Non-verbal vs verbal tests
According to BMR researcher, Jacolize Poalses, the research also investigated whether it is advantageous to measure emotion in television advertisements by means of non-verbal measurement instruments as opposed to verbal, cognitive measurement instruments.
Responding to the LoE instrument requires participants to think about their feelings, resulting in ubiquitous cognitive processing. Due to the nature of the LoE scale used, participants are inclined to endorse a multitude of emotions, on average seven per respondent, which should be interpreted as either positive or negative and not necessarily according to an authentic felt emotion.
In contrast, the AdSAM instrument requires participants to project an immediate feeling on a non-numerical, nonverbal pictorial scale, thereby avoiding cognitive processing to a great extent. The PrEmo instrument, whilst predominantly a non-verbal emotive measure, appears to encompass a certain degree of analytical judgement and can be viewed as partly cognitive, partly reactive.

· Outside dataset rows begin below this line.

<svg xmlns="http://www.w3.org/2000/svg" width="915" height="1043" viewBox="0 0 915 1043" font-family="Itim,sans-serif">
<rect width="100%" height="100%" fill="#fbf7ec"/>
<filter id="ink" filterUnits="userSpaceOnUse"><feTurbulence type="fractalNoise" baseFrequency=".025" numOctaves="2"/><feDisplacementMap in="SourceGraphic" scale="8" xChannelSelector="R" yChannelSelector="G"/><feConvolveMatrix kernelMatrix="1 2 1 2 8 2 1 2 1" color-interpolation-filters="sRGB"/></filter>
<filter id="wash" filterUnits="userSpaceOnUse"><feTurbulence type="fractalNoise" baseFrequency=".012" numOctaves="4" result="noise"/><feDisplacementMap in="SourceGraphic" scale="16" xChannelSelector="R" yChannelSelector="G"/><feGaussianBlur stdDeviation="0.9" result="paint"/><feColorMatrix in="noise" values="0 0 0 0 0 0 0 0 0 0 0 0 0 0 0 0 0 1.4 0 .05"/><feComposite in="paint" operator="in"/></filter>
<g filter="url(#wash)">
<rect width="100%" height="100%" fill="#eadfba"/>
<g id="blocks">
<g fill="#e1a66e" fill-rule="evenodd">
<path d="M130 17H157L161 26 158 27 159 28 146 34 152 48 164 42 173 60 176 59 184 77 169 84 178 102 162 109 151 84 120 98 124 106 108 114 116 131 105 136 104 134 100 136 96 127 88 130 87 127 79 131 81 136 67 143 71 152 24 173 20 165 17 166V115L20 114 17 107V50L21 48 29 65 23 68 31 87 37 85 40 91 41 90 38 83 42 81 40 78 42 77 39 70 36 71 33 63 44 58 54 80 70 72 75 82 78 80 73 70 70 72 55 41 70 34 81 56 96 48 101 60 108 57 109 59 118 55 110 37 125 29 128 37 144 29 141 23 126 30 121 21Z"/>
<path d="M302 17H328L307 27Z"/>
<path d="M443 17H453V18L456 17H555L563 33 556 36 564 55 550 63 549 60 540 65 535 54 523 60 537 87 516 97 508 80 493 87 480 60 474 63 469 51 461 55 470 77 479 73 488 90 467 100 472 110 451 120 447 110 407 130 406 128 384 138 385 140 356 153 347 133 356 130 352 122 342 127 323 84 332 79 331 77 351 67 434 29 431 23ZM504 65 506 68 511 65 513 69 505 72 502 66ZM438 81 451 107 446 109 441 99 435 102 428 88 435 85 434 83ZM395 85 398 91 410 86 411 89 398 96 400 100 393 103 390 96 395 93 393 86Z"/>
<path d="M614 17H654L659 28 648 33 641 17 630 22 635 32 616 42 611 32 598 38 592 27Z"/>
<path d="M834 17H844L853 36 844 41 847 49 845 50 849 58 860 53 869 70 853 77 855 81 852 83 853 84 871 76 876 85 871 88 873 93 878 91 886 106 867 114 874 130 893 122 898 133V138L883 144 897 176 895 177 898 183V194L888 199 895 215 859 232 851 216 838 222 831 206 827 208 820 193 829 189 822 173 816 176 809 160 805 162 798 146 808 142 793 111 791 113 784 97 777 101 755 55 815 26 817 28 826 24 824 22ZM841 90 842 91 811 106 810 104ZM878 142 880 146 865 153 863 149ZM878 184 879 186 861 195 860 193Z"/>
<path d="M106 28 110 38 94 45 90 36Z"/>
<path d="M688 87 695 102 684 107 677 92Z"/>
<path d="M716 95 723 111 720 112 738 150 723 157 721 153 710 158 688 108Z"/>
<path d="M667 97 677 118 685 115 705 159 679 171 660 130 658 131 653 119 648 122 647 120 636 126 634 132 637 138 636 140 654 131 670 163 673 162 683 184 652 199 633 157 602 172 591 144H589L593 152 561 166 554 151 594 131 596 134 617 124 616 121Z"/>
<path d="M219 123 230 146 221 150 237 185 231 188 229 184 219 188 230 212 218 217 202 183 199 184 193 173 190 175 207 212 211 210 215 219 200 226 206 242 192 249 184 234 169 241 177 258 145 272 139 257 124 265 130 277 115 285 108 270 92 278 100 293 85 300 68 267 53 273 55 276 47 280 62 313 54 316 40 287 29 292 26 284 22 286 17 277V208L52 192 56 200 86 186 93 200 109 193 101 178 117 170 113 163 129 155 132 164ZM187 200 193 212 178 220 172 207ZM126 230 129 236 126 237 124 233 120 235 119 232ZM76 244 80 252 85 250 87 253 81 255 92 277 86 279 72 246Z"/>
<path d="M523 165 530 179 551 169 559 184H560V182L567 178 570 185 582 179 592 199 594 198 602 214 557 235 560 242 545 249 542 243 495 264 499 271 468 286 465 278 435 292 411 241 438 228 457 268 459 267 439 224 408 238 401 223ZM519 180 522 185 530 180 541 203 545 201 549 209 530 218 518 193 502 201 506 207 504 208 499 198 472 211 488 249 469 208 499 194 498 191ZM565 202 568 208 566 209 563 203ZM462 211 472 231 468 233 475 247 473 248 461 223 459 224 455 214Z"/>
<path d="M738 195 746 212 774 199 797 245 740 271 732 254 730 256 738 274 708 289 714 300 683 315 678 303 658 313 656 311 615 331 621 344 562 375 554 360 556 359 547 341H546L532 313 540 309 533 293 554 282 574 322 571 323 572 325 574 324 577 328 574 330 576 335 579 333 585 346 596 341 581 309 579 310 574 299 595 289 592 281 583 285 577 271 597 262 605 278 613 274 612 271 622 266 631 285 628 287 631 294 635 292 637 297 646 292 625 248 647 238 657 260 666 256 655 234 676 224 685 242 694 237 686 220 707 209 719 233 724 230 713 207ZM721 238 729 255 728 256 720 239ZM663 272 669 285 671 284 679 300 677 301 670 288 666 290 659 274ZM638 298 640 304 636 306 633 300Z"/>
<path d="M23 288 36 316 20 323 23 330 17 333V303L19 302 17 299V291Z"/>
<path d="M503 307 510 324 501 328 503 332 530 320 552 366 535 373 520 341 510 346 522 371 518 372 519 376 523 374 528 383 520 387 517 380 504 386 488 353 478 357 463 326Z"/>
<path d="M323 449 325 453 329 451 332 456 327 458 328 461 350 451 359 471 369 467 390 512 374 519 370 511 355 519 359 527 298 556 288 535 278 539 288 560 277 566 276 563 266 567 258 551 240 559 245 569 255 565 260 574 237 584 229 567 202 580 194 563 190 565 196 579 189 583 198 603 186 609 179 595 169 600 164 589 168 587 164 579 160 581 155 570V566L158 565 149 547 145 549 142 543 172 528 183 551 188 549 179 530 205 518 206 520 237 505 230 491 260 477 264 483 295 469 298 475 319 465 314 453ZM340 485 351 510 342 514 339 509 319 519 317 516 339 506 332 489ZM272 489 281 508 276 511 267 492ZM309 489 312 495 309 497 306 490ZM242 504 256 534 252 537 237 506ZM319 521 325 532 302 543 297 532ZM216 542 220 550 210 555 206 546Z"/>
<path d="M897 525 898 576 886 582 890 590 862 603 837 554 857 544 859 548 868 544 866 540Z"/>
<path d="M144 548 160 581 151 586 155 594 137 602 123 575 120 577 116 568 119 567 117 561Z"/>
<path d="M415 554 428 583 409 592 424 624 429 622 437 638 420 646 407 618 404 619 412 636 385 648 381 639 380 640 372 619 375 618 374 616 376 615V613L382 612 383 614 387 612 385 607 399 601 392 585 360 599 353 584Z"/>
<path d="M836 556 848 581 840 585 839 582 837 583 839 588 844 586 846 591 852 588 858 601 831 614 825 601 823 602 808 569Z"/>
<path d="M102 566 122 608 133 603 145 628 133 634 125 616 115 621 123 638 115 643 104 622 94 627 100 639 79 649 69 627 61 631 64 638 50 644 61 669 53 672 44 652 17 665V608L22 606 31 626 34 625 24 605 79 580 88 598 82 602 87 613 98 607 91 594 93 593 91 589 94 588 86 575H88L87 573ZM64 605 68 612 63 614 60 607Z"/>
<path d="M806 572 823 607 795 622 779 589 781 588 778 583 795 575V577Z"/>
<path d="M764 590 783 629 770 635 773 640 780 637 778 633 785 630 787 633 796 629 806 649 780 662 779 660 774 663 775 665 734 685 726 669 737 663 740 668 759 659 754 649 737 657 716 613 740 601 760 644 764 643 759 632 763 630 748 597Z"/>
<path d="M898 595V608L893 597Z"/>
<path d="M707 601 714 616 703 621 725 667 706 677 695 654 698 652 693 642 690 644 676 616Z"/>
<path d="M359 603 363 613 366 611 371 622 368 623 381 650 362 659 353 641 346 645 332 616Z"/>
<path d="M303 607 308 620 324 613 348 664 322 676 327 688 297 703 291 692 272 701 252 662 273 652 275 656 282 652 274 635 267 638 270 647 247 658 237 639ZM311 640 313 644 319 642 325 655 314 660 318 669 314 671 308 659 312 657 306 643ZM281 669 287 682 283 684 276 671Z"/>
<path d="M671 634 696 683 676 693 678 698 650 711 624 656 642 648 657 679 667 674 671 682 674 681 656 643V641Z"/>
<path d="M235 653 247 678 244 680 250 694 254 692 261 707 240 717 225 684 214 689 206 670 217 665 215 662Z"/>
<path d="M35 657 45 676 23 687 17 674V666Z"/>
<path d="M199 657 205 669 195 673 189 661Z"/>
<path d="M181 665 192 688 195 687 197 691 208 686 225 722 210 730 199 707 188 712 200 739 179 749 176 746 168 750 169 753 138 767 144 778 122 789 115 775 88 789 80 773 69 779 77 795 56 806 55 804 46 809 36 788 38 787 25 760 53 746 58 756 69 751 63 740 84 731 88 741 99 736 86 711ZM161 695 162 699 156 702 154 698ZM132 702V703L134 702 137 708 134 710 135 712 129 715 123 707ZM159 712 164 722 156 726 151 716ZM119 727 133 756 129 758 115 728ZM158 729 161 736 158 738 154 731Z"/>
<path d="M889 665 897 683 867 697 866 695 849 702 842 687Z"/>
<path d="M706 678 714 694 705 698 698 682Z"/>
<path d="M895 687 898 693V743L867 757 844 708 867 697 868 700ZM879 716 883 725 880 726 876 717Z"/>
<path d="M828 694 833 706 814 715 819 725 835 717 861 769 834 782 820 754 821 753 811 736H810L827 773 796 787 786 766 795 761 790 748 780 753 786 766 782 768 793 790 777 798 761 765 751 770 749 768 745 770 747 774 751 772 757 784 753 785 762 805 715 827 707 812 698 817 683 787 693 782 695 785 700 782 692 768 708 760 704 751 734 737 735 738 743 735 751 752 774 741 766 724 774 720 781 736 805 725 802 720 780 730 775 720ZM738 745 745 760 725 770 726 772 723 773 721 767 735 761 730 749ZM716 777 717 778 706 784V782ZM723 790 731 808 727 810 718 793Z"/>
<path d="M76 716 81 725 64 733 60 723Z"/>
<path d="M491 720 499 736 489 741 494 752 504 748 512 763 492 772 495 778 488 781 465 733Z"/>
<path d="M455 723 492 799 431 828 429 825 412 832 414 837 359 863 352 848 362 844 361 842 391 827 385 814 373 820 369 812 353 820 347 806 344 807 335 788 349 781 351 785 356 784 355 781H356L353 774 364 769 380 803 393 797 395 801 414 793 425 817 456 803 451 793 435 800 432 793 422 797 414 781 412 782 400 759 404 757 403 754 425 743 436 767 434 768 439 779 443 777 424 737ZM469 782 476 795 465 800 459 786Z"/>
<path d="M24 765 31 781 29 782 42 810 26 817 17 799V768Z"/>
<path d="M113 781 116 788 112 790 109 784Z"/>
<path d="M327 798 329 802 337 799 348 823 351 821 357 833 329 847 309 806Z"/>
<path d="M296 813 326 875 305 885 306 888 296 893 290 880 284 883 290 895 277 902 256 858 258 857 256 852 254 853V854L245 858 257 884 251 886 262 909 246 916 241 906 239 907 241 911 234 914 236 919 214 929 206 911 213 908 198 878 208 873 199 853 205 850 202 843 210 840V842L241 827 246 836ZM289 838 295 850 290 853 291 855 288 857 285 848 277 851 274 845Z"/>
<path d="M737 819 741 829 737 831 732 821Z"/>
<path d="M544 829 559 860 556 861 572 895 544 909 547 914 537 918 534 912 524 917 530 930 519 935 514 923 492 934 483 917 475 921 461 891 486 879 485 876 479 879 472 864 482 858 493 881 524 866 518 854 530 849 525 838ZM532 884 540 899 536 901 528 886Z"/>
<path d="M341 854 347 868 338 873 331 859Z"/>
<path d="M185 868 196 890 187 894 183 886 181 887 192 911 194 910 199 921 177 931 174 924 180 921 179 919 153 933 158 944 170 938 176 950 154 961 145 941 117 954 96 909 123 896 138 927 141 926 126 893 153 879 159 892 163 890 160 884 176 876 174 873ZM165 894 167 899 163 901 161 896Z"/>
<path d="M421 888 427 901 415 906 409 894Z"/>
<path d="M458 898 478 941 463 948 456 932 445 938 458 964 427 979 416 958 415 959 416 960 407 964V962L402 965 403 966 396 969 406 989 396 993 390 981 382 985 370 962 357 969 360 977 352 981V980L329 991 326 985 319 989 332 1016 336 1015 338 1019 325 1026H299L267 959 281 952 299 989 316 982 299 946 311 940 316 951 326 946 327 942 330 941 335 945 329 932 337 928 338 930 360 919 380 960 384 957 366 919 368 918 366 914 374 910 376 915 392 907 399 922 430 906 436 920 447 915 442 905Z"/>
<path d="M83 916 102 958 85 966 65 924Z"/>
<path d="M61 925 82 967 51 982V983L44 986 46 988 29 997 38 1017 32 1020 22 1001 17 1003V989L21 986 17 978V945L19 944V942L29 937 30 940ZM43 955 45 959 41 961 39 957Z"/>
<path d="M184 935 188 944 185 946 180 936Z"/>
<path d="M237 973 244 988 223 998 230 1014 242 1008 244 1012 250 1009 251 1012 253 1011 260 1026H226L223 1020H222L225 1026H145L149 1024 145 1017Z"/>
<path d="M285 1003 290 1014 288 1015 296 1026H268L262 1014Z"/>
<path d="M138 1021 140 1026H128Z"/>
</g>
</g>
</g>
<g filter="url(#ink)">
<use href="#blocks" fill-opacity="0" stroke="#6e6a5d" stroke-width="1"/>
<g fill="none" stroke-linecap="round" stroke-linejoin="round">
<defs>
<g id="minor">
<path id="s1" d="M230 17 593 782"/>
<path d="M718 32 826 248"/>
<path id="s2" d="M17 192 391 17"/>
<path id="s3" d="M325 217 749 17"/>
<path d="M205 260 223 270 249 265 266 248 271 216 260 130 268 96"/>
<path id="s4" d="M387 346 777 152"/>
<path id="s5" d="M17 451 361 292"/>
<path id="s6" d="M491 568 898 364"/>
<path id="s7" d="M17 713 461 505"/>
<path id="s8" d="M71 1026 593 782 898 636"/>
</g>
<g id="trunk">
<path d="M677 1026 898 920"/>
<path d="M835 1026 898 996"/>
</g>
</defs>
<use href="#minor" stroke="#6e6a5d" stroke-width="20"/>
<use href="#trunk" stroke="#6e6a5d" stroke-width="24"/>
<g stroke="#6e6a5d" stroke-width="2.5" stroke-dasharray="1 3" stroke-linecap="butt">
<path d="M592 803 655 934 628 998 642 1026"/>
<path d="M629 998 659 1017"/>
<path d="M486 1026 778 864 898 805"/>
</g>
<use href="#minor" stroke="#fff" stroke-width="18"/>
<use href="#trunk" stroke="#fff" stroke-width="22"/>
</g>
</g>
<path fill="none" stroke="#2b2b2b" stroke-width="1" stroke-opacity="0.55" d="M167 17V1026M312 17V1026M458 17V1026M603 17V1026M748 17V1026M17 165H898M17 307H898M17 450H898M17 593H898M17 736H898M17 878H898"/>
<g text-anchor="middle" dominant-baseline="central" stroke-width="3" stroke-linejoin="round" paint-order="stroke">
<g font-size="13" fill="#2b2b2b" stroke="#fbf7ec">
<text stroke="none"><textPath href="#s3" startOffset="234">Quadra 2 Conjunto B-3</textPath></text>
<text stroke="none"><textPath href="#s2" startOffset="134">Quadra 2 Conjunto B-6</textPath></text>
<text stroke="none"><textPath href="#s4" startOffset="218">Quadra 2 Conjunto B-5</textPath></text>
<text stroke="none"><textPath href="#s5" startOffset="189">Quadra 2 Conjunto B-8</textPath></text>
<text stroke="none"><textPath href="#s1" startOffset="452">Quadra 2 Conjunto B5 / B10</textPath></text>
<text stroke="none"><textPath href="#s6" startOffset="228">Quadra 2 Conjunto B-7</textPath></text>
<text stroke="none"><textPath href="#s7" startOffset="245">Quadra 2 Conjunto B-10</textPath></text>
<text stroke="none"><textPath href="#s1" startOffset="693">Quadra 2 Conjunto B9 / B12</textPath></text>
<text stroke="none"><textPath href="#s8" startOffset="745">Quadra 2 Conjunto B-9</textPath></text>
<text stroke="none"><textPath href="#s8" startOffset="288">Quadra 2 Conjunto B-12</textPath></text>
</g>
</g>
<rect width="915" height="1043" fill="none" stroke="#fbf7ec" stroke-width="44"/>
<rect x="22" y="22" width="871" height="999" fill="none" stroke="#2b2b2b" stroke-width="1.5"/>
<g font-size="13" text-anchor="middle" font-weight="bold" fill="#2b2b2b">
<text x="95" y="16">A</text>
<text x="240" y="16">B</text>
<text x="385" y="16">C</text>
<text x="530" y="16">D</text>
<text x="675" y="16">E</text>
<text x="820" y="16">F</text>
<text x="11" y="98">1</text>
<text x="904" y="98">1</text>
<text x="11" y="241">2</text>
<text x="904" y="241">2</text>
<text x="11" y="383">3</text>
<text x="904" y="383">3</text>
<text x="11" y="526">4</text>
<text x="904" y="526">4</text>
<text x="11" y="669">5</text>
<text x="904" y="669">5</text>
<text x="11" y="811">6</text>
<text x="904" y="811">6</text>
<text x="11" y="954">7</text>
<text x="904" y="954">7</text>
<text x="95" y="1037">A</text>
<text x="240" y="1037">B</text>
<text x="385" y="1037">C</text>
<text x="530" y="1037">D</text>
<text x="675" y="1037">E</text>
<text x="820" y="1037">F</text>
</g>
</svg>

Therefore, taking the aforementioned information on the three measuring instruments into account, and although it was not the intention of this study to evaluate the effectiveness of the three research instruments against each other, the AdSAM instrument appears to render the most emotively authentic data regarding the manner in which participants from all ages react to a television advertisement in a way that is cost- and time effective, easy to understand and does not require any literacy.
Lastly, a participant’s general mood seems to permeate throughout the responses to the test advertisement, which could be indicative of the pervasive nature of general mood in reacting to visual stimuli. Dr. Calne’s statement, that ‘the essential difference between emotion and reason is that emotion leads to action while reason leads to conclusions’ (Weisnewski 2006:1) appears fitting. Although verbal measures can represent many distinct aspects of emotion, they do not produce a true dichotomy between affect and cognition because they too require cognitive processing.
According to Joubert and Poalses, all advertisements attempt to influence consumers’ behaviour. However, this study concludes that the rating instrument used to determine participants’ emotive reactions to a television advertisement, whether verbal or non-verbal, could influence the manner in which participants indicate their true reaction to the advertisement, whether emotive or cognitive, and as a result thereof determine the way in which they make consumer decisions about the product or service being advertised.
The report, ‘Non-verbal Measurement of Emotive Reaction to Television Advertisements across South African Generations’ is available from the Bureau of Market Research, Unisa.